• _PROBLEM REQUIREMENTS_
Among the entries below, which lines include the string "description"? Show each one.
- Opening Delimiter -
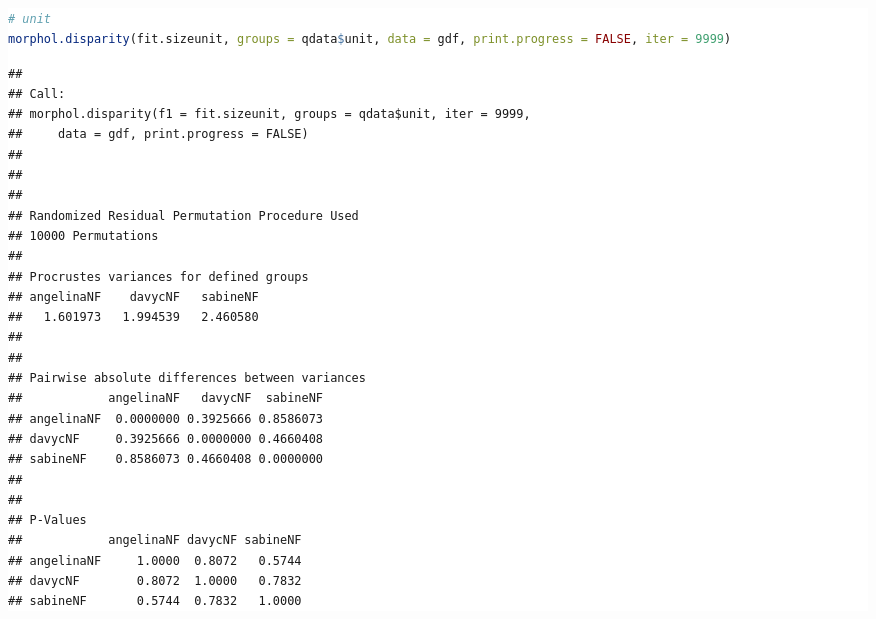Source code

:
 ``` r
# unit
morphol.disparity(fit.sizeunit, groups = qdata$unit, data = gdf, print.progress = FALSE, iter = 9999)
```

    ## 
    ## Call:
    ## morphol.disparity(f1 = fit.sizeunit, groups = qdata$unit, iter = 9999,  
    ##     data = gdf, print.progress = FALSE) 
    ## 
    ## 
    ## 
    ## Randomized Residual Permutation Procedure Used
    ## 10000 Permutations
    ## 
    ## Procrustes variances for defined groups
    ## angelinaNF    davycNF   sabineNF 
    ##   1.601973   1.994539   2.460580 
    ## 
    ## 
    ## Pairwise absolute differences between variances
    ##            angelinaNF   davycNF  sabineNF
    ## angelinaNF  0.0000000 0.3925666 0.8586073
    ## davycNF     0.3925666 0.0000000 0.4660408
    ## sabineNF    0.8586073 0.4660408 0.0000000
    ## 
    ## 
    ## P-Values
    ##            angelinaNF davycNF sabineNF
    ## angelinaNF     1.0000  0.8072   0.5744
    ## davycNF        0.8072  1.0000   0.7832
    ## sabineNF       0.5744  0.7832   1.0000
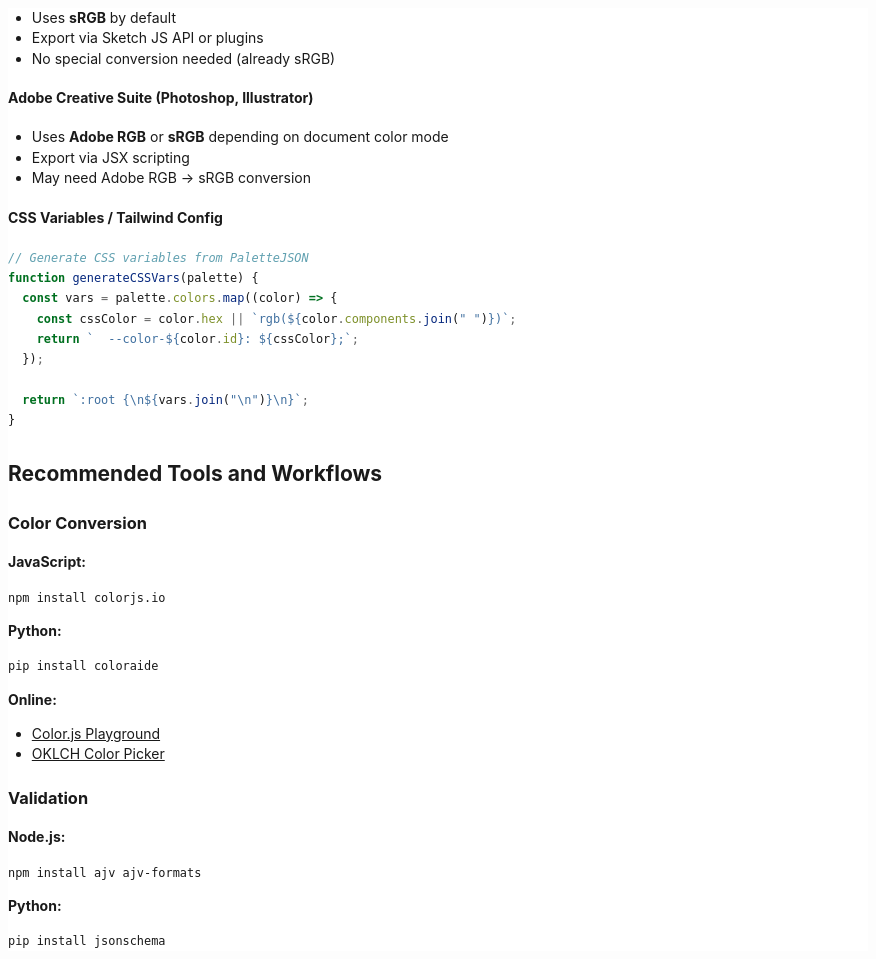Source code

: - Uses **sRGB** by default
- Export via Sketch JS API or plugins
- No special conversion needed (already sRGB)

#### Adobe Creative Suite (Photoshop, Illustrator)

- Uses **Adobe RGB** or **sRGB** depending on document color mode
- Export via JSX scripting
- May need Adobe RGB → sRGB conversion

#### CSS Variables / Tailwind Config

```javascript
// Generate CSS variables from PaletteJSON
function generateCSSVars(palette) {
  const vars = palette.colors.map((color) => {
    const cssColor = color.hex || `rgb(${color.components.join(" ")})`;
    return `  --color-${color.id}: ${cssColor};`;
  });

  return `:root {\n${vars.join("\n")}\n}`;
}
```

## Recommended Tools and Workflows

### Color Conversion

**JavaScript:**

```bash
npm install colorjs.io
```

**Python:**

```bash
pip install coloraide
```

**Online:**

- [Color.js Playground](https://colorjs.io/apps/convert/)
- [OKLCH Color Picker](https://oklch.com)

### Validation

**Node.js:**

```bash
npm install ajv ajv-formats
```

**Python:**

```bash
pip install jsonschema
```
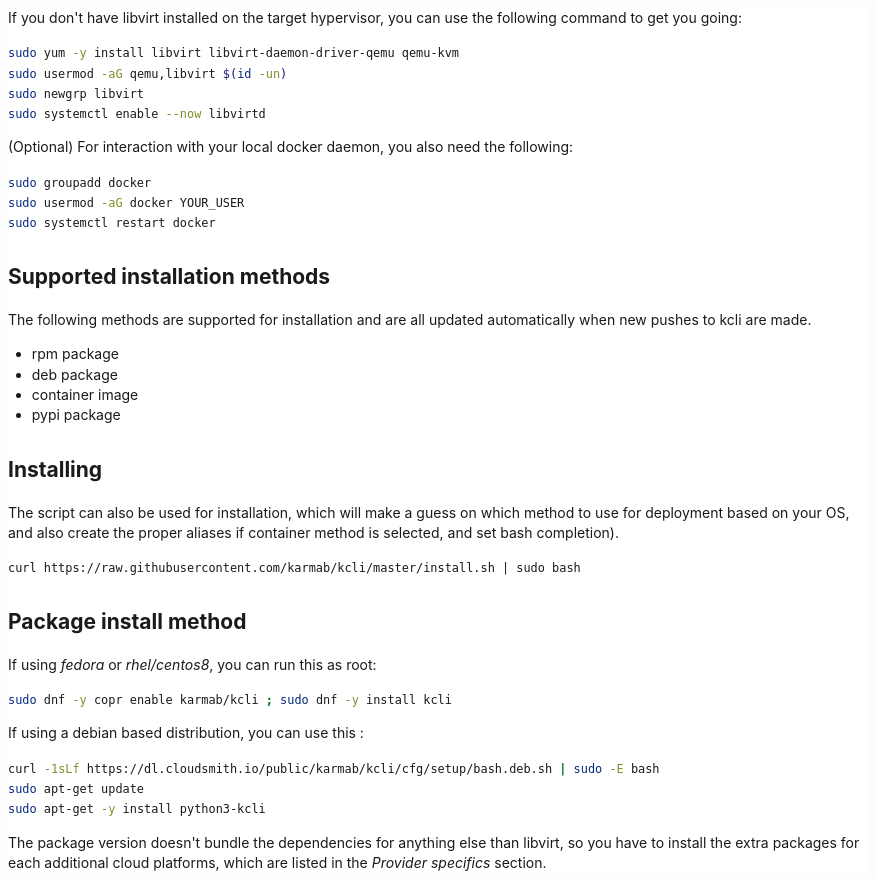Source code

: If you don't have libvirt installed on the target hypervisor, you can use the following command to get you going:

```bash
sudo yum -y install libvirt libvirt-daemon-driver-qemu qemu-kvm 
sudo usermod -aG qemu,libvirt $(id -un)
sudo newgrp libvirt
sudo systemctl enable --now libvirtd
```

(Optional) For interaction with your local docker daemon, you also need the following:

```bash
sudo groupadd docker
sudo usermod -aG docker YOUR_USER
sudo systemctl restart docker
```

## Supported installation methods


The following methods are supported for installation and are all updated automatically when new pushes to kcli are made.

- rpm package
- deb package
- container image
- pypi package

## Installing

The script can also be used for installation, which will make a guess on which method to use for deployment based on your OS, and also create the proper aliases if container method is selected, and set bash completion).


```Shell
curl https://raw.githubusercontent.com/karmab/kcli/master/install.sh | sudo bash
```

## Package install method

If using *fedora* or *rhel/centos8*,  you can run this as root:

```bash
sudo dnf -y copr enable karmab/kcli ; sudo dnf -y install kcli
```

If using a debian based distribution, you can use this :

```bash
curl -1sLf https://dl.cloudsmith.io/public/karmab/kcli/cfg/setup/bash.deb.sh | sudo -E bash
sudo apt-get update
sudo apt-get -y install python3-kcli
```

The package version doesn't bundle the dependencies for anything else than libvirt, so you have to install the extra packages for each additional cloud platforms, which are listed in the *Provider specifics* section.
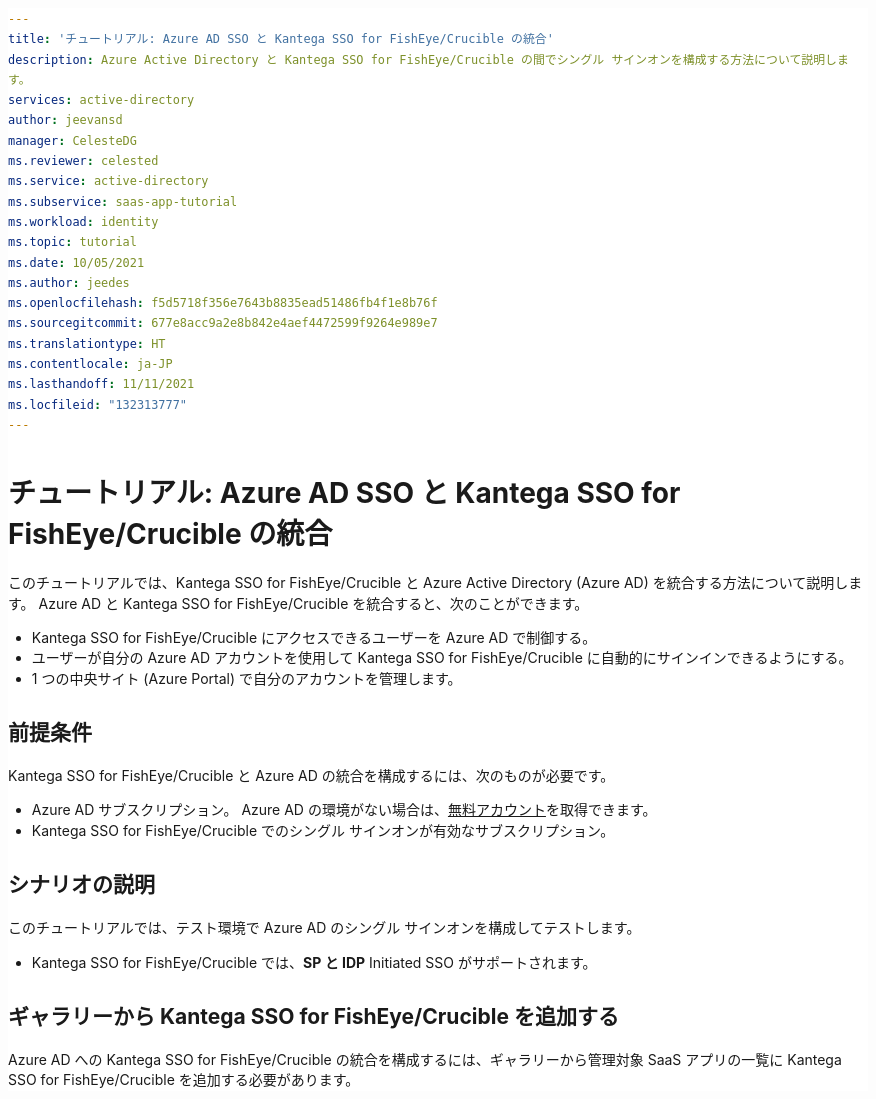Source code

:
 ```yaml
---
title: 'チュートリアル: Azure AD SSO と Kantega SSO for FishEye/Crucible の統合'
description: Azure Active Directory と Kantega SSO for FishEye/Crucible の間でシングル サインオンを構成する方法について説明します。
services: active-directory
author: jeevansd
manager: CelesteDG
ms.reviewer: celested
ms.service: active-directory
ms.subservice: saas-app-tutorial
ms.workload: identity
ms.topic: tutorial
ms.date: 10/05/2021
ms.author: jeedes
ms.openlocfilehash: f5d5718f356e7643b8835ead51486fb4f1e8b76f
ms.sourcegitcommit: 677e8acc9a2e8b842e4aef4472599f9264e989e7
ms.translationtype: HT
ms.contentlocale: ja-JP
ms.lasthandoff: 11/11/2021
ms.locfileid: "132313777"
---
```

# <a name="tutorial-azure-ad-sso-integration-with-kantega-sso-for-fisheyecrucible"></a>チュートリアル: Azure AD SSO と Kantega SSO for FishEye/Crucible の統合

このチュートリアルでは、Kantega SSO for FishEye/Crucible と Azure Active Directory (Azure AD) を統合する方法について説明します。 Azure AD と Kantega SSO for FishEye/Crucible を統合すると、次のことができます。

* Kantega SSO for FishEye/Crucible にアクセスできるユーザーを Azure AD で制御する。
* ユーザーが自分の Azure AD アカウントを使用して Kantega SSO for FishEye/Crucible に自動的にサインインできるようにする。
* 1 つの中央サイト (Azure Portal) で自分のアカウントを管理します。

## <a name="prerequisites"></a>前提条件

Kantega SSO for FishEye/Crucible と Azure AD の統合を構成するには、次のものが必要です。

* Azure AD サブスクリプション。 Azure AD の環境がない場合は、[無料アカウント](https://azure.microsoft.com/free/)を取得できます。
* Kantega SSO for FishEye/Crucible でのシングル サインオンが有効なサブスクリプション。

## <a name="scenario-description"></a>シナリオの説明

このチュートリアルでは、テスト環境で Azure AD のシングル サインオンを構成してテストします。

* Kantega SSO for FishEye/Crucible では、**SP と IDP** Initiated SSO がサポートされます。

## <a name="add-kantega-sso-for-fisheyecrucible-from-the-gallery"></a>ギャラリーから Kantega SSO for FishEye/Crucible を追加する

Azure AD への Kantega SSO for FishEye/Crucible の統合を構成するには、ギャラリーから管理対象 SaaS アプリの一覧に Kantega SSO for FishEye/Crucible を追加する必要があります。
- Closing Delimiter -
• _TASK ANSWER_
description: Azure Active Directory と Kantega SSO for FishEye/Crucible の間でシングル サインオンを構成する方法について説明します。
## <a name="scenario-description"></a>シナリオの説明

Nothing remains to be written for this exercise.